### Your goal
Please restate the data word for word, leaving out no line.

※ ※ ※

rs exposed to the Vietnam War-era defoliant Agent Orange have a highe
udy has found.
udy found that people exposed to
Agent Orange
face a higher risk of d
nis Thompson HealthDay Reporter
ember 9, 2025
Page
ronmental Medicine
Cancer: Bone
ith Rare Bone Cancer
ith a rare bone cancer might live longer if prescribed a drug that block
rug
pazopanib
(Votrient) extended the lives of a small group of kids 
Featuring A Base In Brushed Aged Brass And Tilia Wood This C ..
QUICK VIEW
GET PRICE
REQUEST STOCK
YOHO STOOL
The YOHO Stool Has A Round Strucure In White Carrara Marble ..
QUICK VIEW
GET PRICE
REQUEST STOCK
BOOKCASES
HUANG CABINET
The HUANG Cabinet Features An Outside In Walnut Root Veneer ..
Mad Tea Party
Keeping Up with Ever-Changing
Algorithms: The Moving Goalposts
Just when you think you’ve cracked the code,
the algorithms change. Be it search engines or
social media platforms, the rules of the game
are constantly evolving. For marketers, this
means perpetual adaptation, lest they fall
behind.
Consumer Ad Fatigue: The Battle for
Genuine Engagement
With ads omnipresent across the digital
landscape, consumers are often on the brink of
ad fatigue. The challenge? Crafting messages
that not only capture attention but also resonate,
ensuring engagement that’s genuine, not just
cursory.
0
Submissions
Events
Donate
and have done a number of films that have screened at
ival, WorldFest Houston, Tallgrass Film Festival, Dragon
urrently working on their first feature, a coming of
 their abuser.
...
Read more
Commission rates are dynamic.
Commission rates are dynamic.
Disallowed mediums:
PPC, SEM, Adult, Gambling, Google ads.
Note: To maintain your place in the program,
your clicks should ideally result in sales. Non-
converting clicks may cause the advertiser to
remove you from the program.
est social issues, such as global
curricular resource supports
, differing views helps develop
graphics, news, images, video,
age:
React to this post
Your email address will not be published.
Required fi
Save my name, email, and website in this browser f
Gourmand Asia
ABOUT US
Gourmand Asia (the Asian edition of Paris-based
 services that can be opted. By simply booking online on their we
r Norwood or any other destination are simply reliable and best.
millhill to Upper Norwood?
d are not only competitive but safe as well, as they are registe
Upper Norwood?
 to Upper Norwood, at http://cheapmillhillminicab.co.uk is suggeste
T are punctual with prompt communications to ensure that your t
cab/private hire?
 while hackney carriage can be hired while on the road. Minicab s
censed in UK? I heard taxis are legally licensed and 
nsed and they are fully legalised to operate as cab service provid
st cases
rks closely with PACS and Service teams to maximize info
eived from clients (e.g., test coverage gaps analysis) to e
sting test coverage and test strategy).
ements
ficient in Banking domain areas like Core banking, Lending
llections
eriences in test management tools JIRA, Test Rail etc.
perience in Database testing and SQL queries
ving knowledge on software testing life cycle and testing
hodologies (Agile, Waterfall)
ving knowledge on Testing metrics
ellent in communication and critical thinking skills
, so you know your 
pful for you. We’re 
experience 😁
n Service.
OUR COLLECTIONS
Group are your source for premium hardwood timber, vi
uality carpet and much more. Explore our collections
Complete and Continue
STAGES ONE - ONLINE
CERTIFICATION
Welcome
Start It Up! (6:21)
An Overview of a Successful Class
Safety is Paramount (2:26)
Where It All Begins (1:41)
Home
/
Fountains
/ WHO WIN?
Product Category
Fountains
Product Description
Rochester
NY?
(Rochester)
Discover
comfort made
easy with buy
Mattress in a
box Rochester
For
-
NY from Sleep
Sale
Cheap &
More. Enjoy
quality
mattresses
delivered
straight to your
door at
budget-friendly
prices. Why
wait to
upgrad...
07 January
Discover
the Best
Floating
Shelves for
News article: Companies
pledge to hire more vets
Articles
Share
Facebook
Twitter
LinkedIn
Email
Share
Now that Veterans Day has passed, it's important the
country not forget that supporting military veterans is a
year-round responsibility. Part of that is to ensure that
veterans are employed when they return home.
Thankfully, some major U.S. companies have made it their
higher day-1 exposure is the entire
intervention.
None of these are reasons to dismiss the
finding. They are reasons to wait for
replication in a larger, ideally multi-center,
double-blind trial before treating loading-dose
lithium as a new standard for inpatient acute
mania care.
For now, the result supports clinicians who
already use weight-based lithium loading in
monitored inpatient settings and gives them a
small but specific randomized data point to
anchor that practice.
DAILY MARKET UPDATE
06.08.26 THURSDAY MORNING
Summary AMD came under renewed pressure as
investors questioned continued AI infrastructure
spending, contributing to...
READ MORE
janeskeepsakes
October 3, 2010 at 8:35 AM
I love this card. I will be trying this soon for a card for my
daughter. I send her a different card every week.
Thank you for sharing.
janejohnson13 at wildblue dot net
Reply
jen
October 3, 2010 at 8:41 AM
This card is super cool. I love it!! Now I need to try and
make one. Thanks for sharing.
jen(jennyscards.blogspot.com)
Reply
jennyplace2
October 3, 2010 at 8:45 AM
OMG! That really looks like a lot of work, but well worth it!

※ ※ ※

### Reply to the task
rs exposed to the Vietnam War-era defoliant Agent Orange have a highe
udy has found.
udy found that people exposed to
Agent Orange
face a higher risk of d
nis Thompson HealthDay Reporter
ember 9, 2025
Page
ronmental Medicine
Cancer: Bone
ith Rare Bone Cancer
ith a rare bone cancer might live longer if prescribed a drug that block
rug
pazopanib
(Votrient) extended the lives of a small group of kids 
Featuring A Base In Brushed Aged Brass And Tilia Wood This C ..
QUICK VIEW
GET PRICE
REQUEST STOCK
YOHO STOOL
The YOHO Stool Has A Round Strucure In White Carrara Marble ..
QUICK VIEW
GET PRICE
REQUEST STOCK
BOOKCASES
HUANG CABINET
The HUANG Cabinet Features An Outside In Walnut Root Veneer ..
Mad Tea Party
Keeping Up with Ever-Changing
Algorithms: The Moving Goalposts
Just when you think you’ve cracked the code,
the algorithms change. Be it search engines or
social media platforms, the rules of the game
are constantly evolving. For marketers, this
means perpetual adaptation, lest they fall
behind.
Consumer Ad Fatigue: The Battle for
Genuine Engagement
With ads omnipresent across the digital
landscape, consumers are often on the brink of
ad fatigue. The challenge? Crafting messages
that not only capture attention but also resonate,
ensuring engagement that’s genuine, not just
cursory.
0
Submissions
Events
Donate
and have done a number of films that have screened at
ival, WorldFest Houston, Tallgrass Film Festival, Dragon
urrently working on their first feature, a coming of
 their abuser.
...
Read more
Commission rates are dynamic.
Commission rates are dynamic.
Disallowed mediums:
PPC, SEM, Adult, Gambling, Google ads.
Note: To maintain your place in the program,
your clicks should ideally result in sales. Non-
converting clicks may cause the advertiser to
remove you from the program.
est social issues, such as global
curricular resource supports
, differing views helps develop
graphics, news, images, video,
age:
React to this post
Your email address will not be published.
Required fi
Save my name, email, and website in this browser f
Gourmand Asia
ABOUT US
Gourmand Asia (the Asian edition of Paris-based
 services that can be opted. By simply booking online on their we
r Norwood or any other destination are simply reliable and best.
millhill to Upper Norwood?
d are not only competitive but safe as well, as they are registe
Upper Norwood?
 to Upper Norwood, at http://cheapmillhillminicab.co.uk is suggeste
T are punctual with prompt communications to ensure that your t
cab/private hire?
 while hackney carriage can be hired while on the road. Minicab s
censed in UK? I heard taxis are legally licensed and 
nsed and they are fully legalised to operate as cab service provid
st cases
rks closely with PACS and Service teams to maximize info
eived from clients (e.g., test coverage gaps analysis) to e
sting test coverage and test strategy).
ements
ficient in Banking domain areas like Core banking, Lending
llections
eriences in test management tools JIRA, Test Rail etc.
perience in Database testing and SQL queries
ving knowledge on software testing life cycle and testing
hodologies (Agile, Waterfall)
ving knowledge on Testing metrics
ellent in communication and critical thinking skills
, so you know your 
pful for you. We’re 
experience 😁
n Service.
OUR COLLECTIONS
Group are your source for premium hardwood timber, vi
uality carpet and much more. Explore our collections
Complete and Continue
STAGES ONE - ONLINE
CERTIFICATION
Welcome
Start It Up! (6:21)
An Overview of a Successful Class
Safety is Paramount (2:26)
Where It All Begins (1:41)
Home
/
Fountains
/ WHO WIN?
Product Category
Fountains
Product Description
Rochester
NY?
(Rochester)
Discover
comfort made
easy with buy
Mattress in a
box Rochester
For
-
NY from Sleep
Sale
Cheap &
More. Enjoy
quality
mattresses
delivered
straight to your
door at
budget-friendly
prices. Why
wait to
upgrad...
07 January
Discover
the Best
Floating
Shelves for
News article: Companies
pledge to hire more vets
Articles
Share
Facebook
Twitter
LinkedIn
Email
Share
Now that Veterans Day has passed, it's important the
country not forget that supporting military veterans is a
year-round responsibility. Part of that is to ensure that
veterans are employed when they return home.
Thankfully, some major U.S. companies have made it their
higher day-1 exposure is the entire
intervention.
None of these are reasons to dismiss the
finding. They are reasons to wait for
replication in a larger, ideally multi-center,
double-blind trial before treating loading-dose
lithium as a new standard for inpatient acute
mania care.
For now, the result supports clinicians who
already use weight-based lithium loading in
monitored inpatient settings and gives them a
small but specific randomized data point to
anchor that practice.
DAILY MARKET UPDATE
06.08.26 THURSDAY MORNING
Summary AMD came under renewed pressure as
investors questioned continued AI infrastructure
spending, contributing to...
READ MORE
janeskeepsakes
October 3, 2010 at 8:35 AM
I love this card. I will be trying this soon for a card for my
daughter. I send her a different card every week.
Thank you for sharing.
janejohnson13 at wildblue dot net
Reply
jen
October 3, 2010 at 8:41 AM
This card is super cool. I love it!! Now I need to try and
make one. Thanks for sharing.
jen(jennyscards.blogspot.com)
Reply
jennyplace2
October 3, 2010 at 8:45 AM
OMG! That really looks like a lot of work, but well worth it!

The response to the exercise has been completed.